A condition function is used to define the temporal pattern of experimental states that are represented in your data. It is used for categorical experiments, in which different categories of experimental states (e.g., ITI, delay period, stimulus presentation, upright face, inverted face, etc.) are presented to the subject. A simple condition function contains a single value corresponding to each observation (image) present in an experiment, in which case the temporal resolution of the condition function would be equal to the TR of your experiment.
Each value in the condition function codes for the state of the experiment at that particular point in time. The values themselves must be integers, with zero as the lowest value. By convention, the condition coded as zero is the baseline (or unmodeled) condition in a reference coded analysis. A good choice for the baseline (zero) condition might be (for example) the inter-trial-interval of an event-related fMRI design, or the “fixation” condition of a blocked design.
While it is often simplest to code the condition function with each element representing each TR (image) of your data, this does not have to be the case. Consider an experimental design where stimuli were presented every 19 seconds, yet the TR of the experiment was 2 seconds. In such a case, some stimuli would be presented at the beginning of a TR, while other stimuli would be presented in the middle of the TR. A condition function that coded each TR as either a “stimulus” or an “ITI” experimental condition would be unable to handle this circumstance.

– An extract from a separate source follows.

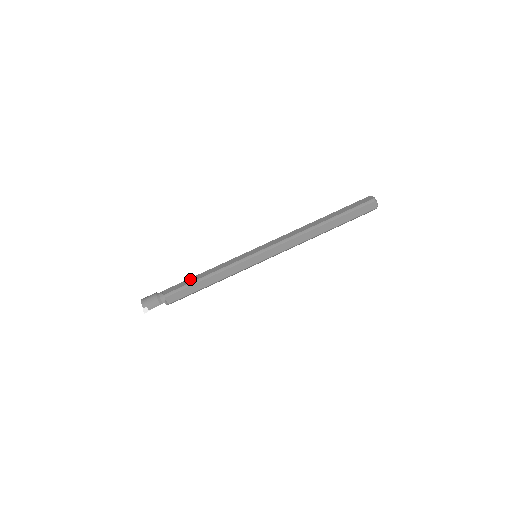
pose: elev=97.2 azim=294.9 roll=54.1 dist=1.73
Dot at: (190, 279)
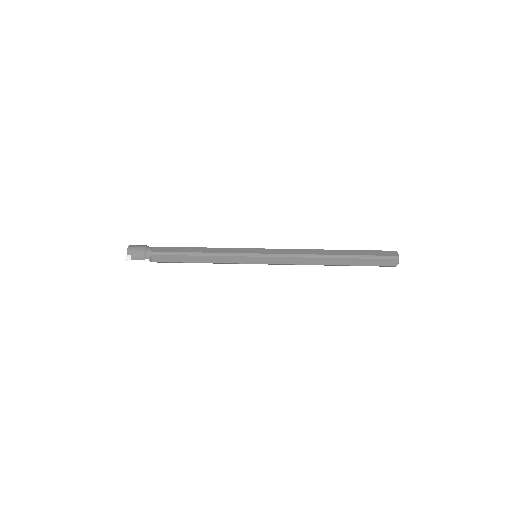
Dot at: (183, 248)
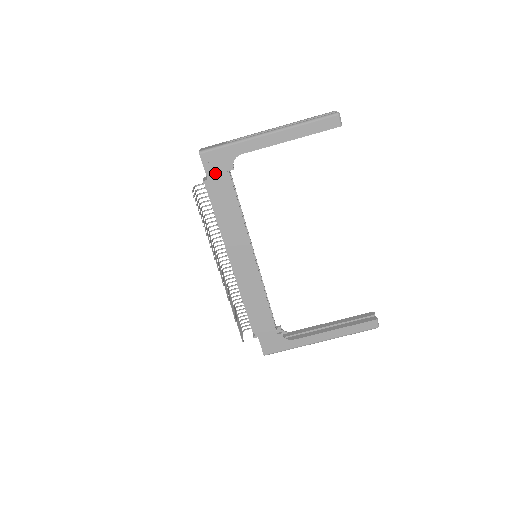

Fortunately, the condition function can be created with (nearly) arbitrary temporal precision. In this example case, one would create a condition function that codes for each second of the experiment, as opposed to every TR. As a result, there will be twice as many elements in the resulting condition function as there are observations in the TES files. If higher temporal precision is needed (e.g., you need to specify events with 500 msec temporal precision), simply increase again the number of elements in the condition function.
Condition functions are loaded automatically by the “Design G Matrix” software, and are used to create parameters in the G matrix that are contrasts of one condition with another (e.g., upright face vs. ITI, inverted face vs. ITI).
VoxBo stores one-dimensional arrays of values as text. Thus, you can create condition functions using any software that allows you to save text files. This includes spreadsheet programs such as Excel that are available on personal computers.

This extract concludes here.